Frage an Clemens Binninger von Ann-Cathrin F. bezüglich Gesellschaftspolitik, soziale Gruppen
Sehr geehrter Herr Binninger,
ich habe eine Frage zur Unterstützung für Opfer der DDR-Diktatur: Der
Bundestag hat eine Rentenzahlung für die Opfer des SED-Regimes verabschiedet. Wer kann diese Rente überhaupt beziehen, nach welchen Kriterien wird hier beurteilt? Wie stehen Sie zu dieser Frage, angesichts der Schieflage in unserer Rentenkasse?
MfG
A-C. Furtwengler
Sehr geehrte Frau Furtwengler,
vielen Dank für Ihre Frage vom 27. März 2007. Gestatten Sie mir den Hinweis, dass Sie mich auch direkt per Mail unter clemens.binninger@bundestag.de erreichen können. Informationen über meine Arbeit finden Sie auf meiner Homepage ( www.clemens-binninger.de ), dort finden Sie auch meine übrigen Kontaktdaten.
Opfern der SED-Diktatur, die mindestens sechs Monate zu Unrecht inhaftiert worden sind, steht zukünftig eine monatliche Zahlung von 250 Euro zu. Bezieher der Opferrente kann nur sein, wer durch eine Entscheidung nach dem strafrechtlichen Rehabilitierungsgesetz rehabilitiert wurde. Da die Rehabilitierung Leistungen in Form von Haftentschädigung, rentenrechtlichen Nachteilsausgleich und Unterstützungsleitungen vorsehen, ist als Kriterium für die Opferrente die wirtschaftliche Bedürftigkeit des Opfers maßgebend. Wirtschaftlich Bedürftiger ist der, dessen monatliches Einkommen derzeit 1.035 Euro (als Alleinstehender) und 1.380 Euro (als Verheirateter) nicht übersteigt. Übersteigt das ermittelte Einkommen die maßgebliche Einkommensgrenze um einen Betrag, der geringer ist als der Betrag der monatlichen Zuwendung, so erhält der Berechtigte die Zuwendung in Höhe des Differenzbetrages. Die Einkommensgrenzen orientieren sich an dem im Sozialhilferecht beschriebenen Leistungen. Insgesamt werden ca. 16.000 Opfer eine Rente erhalten.

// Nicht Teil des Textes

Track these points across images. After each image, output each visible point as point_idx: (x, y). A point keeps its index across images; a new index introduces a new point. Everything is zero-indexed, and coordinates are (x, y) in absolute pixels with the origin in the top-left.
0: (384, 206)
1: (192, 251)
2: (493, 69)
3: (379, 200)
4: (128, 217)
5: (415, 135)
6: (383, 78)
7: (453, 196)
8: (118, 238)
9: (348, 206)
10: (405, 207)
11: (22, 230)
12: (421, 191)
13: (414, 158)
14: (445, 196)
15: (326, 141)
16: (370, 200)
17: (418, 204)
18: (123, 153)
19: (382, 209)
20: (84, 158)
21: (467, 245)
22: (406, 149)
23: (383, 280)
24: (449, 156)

Ich bin über diese Beschränk auf Bedürftige nicht sehr glücklich. In meinen Augen sollten Opfer der SED-Diktatur unabhängig von Ihrer heutigen Bedürftigkeit eine Pension erhalten, denn es geht um Menschen, die durch eine Diktatur bitteres Unrecht erfahren mussten. Ich halte daher auch den Begriff der „Opferrente“ für wenig glücklich und plädiere vielmehr für den Begriff der „Ehrenpension“. Deshalb besteht für mich auch kein Zusammenhang mit der gesetzlichen Rentenversicherung und deren finanzieller Schieflage. Der Begriff „Ehrenpension“ scheint mir allerdings nach heutigem Stand der koalitionsinternen Diskussion mit der SPD nicht durchsetzbar.

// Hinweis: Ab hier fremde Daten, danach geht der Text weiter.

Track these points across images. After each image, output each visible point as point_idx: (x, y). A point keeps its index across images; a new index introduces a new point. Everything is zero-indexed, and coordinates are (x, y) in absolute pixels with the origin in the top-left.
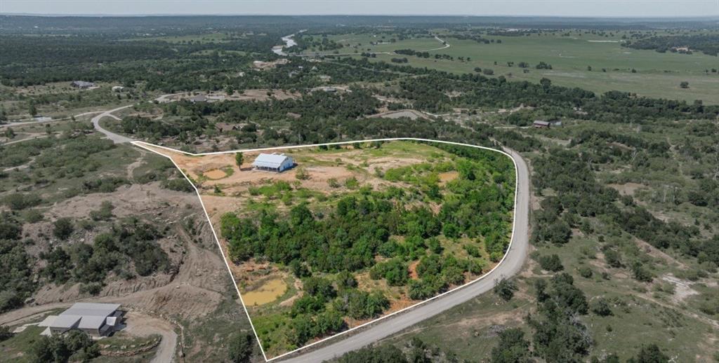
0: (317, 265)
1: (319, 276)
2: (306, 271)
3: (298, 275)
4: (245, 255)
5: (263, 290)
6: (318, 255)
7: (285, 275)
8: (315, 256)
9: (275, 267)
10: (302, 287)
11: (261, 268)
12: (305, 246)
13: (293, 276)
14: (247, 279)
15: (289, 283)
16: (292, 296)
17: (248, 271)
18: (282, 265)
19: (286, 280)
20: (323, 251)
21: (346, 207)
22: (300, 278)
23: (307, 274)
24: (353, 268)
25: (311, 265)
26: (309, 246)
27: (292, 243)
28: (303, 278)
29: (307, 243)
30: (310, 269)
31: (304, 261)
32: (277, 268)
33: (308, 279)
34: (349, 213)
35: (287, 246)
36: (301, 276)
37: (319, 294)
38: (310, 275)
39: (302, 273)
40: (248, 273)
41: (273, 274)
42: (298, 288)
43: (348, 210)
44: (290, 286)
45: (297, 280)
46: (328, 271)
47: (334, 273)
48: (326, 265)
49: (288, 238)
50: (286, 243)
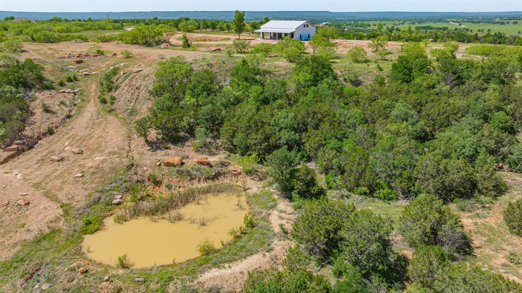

Wir sind verpflichtet, uns solidarisch gegenüber den Menschen zu verhalten, die unter dem SED-Regime besonders schwer gelitten haben. Diese Opferrente hat daher auch eine moralische Dimension. Sehr viele Opfer des SED-Unrechtsstaates haben schwere Beeinträchtigungen für ihre berufliche Laufbahn hinnehmen müssen. Viele sind an dem erlittenen Unrecht zerbrochen. Wer gegen die Diktatur aufbegehrte und dafür verurteilt wurde, hatte nach der Haft selten die Chance auf einen gut bezahlten Job, auf Weiterbildung und Beförderung. Viele blieben Hilfsarbeiter, wurden in Folge grauenvoller Haftbedingungen immer wieder krank und schließlich invalide. Sie leben heute von Renten auf Sozialhilfeniveau. Und sie haben in den letzten Jahren mit Verbitterung verfolgt, wie die Stützen des Regimes sich vor dem Bundesverfassungsgericht höhere Altersbezüge erstritten. Gerade in dieser Zeit, in der manche ehemaligen Stasi-Offiziere ganz unverblümt die eigene Vergangenheit verharmlosen und sich reinwaschen wollen, ist dies ein klares Zeichen gegen das Vergessen. Ich lehne einen Schlussstrich unter die Aufarbeitung des DDR-Unrechts ab.